AIM OF THE TASK
Reproduce the records below without changes, beginning at the first line and stopping after the line that contains "common name: Orchardgrass".

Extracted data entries
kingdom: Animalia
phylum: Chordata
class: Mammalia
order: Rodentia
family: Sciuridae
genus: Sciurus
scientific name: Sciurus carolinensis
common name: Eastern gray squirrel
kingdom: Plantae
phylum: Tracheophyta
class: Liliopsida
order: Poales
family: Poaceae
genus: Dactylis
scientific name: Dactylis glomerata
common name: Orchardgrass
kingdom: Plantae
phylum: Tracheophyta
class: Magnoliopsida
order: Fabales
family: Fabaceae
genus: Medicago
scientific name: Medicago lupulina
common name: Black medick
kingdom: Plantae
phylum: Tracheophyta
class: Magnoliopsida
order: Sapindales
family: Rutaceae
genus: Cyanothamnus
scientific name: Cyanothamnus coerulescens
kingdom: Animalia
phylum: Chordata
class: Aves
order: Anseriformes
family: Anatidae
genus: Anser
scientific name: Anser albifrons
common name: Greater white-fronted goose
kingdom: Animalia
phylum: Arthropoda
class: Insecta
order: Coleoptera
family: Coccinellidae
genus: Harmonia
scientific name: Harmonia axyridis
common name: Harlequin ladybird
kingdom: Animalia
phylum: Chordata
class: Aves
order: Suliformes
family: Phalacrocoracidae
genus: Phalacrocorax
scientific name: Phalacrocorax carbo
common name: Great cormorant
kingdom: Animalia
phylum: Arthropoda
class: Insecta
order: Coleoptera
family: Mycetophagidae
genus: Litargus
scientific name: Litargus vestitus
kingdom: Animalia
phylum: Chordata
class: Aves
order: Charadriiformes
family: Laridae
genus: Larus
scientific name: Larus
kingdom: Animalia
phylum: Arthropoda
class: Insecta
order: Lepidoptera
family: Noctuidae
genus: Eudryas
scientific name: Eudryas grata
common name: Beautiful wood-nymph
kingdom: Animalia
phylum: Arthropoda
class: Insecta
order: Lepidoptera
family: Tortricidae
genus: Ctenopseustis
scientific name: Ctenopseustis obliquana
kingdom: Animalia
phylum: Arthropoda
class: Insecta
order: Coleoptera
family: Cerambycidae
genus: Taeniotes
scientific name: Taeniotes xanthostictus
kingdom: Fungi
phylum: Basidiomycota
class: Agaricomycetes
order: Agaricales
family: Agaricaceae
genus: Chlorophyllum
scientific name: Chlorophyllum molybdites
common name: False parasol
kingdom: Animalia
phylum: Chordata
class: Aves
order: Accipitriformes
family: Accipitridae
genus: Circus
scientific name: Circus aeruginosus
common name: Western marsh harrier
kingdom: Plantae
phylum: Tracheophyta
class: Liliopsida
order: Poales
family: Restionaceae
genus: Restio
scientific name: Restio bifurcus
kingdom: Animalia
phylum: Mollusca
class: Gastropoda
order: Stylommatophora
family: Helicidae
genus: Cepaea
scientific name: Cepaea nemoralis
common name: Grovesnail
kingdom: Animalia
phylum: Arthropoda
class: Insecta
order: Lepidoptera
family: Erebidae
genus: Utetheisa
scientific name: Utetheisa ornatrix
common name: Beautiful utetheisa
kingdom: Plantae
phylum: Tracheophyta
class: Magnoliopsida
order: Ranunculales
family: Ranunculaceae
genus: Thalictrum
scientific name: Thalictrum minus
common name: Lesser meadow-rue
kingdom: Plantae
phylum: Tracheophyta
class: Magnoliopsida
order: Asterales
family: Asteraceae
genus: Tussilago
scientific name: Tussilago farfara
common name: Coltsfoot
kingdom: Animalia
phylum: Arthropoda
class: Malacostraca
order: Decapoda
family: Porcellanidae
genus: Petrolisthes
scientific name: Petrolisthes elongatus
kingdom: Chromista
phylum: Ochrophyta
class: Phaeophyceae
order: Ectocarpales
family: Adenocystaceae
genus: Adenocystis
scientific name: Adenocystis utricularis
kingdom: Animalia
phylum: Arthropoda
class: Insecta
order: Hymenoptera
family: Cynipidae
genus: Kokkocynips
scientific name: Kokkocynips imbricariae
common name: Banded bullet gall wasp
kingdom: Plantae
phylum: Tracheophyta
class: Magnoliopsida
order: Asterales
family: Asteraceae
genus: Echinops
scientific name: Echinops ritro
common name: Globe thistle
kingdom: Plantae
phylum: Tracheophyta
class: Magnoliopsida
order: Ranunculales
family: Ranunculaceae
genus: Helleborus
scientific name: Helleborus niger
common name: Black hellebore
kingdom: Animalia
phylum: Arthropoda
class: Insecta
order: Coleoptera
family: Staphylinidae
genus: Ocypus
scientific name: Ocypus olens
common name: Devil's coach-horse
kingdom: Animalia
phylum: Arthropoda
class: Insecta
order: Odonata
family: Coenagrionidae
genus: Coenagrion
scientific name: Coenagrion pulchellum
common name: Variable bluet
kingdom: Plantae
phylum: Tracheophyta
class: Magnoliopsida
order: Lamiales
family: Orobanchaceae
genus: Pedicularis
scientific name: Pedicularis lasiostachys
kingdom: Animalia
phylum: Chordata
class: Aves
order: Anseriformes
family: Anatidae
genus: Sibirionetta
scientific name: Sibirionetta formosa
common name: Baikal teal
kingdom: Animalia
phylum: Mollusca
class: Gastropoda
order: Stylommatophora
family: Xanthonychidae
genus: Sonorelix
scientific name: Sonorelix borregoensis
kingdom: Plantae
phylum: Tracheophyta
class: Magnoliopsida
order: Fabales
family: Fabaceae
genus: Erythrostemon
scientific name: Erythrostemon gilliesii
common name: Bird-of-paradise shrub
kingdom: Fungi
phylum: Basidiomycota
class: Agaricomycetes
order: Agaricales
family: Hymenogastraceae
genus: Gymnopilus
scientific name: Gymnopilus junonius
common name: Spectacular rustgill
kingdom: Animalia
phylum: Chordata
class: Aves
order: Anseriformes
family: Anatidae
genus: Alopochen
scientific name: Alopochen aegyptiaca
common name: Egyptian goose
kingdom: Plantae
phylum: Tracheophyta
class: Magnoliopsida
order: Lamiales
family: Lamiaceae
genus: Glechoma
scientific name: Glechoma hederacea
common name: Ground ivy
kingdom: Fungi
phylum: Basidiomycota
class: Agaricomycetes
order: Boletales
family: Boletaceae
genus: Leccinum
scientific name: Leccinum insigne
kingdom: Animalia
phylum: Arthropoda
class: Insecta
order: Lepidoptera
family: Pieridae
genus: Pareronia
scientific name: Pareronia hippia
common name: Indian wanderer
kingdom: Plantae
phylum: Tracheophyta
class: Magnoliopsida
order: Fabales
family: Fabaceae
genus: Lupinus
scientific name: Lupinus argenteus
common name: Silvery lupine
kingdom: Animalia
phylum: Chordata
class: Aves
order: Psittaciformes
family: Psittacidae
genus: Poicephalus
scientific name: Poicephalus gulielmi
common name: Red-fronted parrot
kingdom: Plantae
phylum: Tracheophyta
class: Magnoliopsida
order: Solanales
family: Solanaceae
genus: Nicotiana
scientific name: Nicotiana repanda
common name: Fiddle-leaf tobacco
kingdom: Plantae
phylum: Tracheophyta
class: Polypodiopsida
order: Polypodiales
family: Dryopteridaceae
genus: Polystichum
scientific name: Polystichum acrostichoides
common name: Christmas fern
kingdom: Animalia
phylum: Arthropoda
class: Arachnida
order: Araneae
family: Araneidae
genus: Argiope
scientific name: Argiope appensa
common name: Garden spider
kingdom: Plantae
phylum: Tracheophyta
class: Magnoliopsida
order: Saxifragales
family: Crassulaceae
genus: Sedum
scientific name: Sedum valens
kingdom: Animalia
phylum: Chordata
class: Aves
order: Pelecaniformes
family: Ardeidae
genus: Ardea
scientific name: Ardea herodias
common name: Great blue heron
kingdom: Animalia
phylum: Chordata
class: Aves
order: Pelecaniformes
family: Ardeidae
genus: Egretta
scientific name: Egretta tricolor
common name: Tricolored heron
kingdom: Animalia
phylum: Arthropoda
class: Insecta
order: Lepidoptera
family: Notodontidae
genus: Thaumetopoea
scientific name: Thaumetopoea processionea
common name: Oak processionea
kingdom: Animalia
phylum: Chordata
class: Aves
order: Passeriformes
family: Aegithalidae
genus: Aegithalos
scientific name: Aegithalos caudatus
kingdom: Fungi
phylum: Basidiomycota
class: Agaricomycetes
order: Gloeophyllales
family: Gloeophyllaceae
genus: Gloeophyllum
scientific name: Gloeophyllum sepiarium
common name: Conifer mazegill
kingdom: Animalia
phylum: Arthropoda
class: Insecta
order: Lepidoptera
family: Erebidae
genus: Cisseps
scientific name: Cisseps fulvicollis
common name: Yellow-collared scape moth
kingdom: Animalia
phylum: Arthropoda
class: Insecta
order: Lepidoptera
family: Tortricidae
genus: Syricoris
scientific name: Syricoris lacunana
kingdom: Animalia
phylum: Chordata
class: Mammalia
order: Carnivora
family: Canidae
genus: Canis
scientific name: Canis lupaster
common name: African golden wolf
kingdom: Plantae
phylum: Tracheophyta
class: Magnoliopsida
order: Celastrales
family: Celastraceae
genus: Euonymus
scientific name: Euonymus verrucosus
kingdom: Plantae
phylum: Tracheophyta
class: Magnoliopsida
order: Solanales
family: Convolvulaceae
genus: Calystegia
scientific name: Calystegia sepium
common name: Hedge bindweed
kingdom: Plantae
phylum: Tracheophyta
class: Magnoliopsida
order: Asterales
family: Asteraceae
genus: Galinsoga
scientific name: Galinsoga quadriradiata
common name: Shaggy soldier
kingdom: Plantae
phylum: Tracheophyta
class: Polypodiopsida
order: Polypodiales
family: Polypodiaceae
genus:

OUTPUT FOR THIS TASK
kingdom: Animalia
phylum: Chordata
class: Mammalia
order: Rodentia
family: Sciuridae
genus: Sciurus
scientific name: Sciurus carolinensis
common name: Eastern gray squirrel
kingdom: Plantae
phylum: Tracheophyta
class: Liliopsida
order: Poales
family: Poaceae
genus: Dactylis
scientific name: Dactylis glomerata
common name: Orchardgrass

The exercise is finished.